### Exercise
Could you update everything from the first line down to the line containing "12: (609, 448)", changing "point_idx" to "point_id" and leaving all else as it is?

:: Supplied data

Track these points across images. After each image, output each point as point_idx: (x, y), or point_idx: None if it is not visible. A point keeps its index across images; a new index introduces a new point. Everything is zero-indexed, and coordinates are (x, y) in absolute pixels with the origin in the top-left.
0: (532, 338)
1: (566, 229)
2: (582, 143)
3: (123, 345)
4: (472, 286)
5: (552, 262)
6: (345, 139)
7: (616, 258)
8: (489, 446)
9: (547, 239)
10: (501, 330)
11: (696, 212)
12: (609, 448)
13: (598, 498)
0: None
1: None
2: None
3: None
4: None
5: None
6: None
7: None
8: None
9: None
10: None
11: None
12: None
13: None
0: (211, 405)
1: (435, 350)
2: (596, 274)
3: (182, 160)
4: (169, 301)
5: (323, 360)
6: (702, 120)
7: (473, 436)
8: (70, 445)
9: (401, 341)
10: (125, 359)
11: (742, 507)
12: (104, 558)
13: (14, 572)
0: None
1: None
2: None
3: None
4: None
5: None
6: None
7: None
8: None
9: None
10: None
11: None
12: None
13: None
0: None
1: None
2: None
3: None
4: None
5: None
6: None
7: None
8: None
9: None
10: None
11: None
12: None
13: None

::::

### Complete answer
Track these points across images. After each image, output each point as point_id: (x, y), or point_id: None if it is not visible. A point keeps its index across images; a new index introduces a new point. Everything is zero-indexed, and coordinates are (x, y) in absolute pixels with the origin in the top-left.
0: (532, 338)
1: (566, 229)
2: (582, 143)
3: (123, 345)
4: (472, 286)
5: (552, 262)
6: (345, 139)
7: (616, 258)
8: (489, 446)
9: (547, 239)
10: (501, 330)
11: (696, 212)
12: (609, 448)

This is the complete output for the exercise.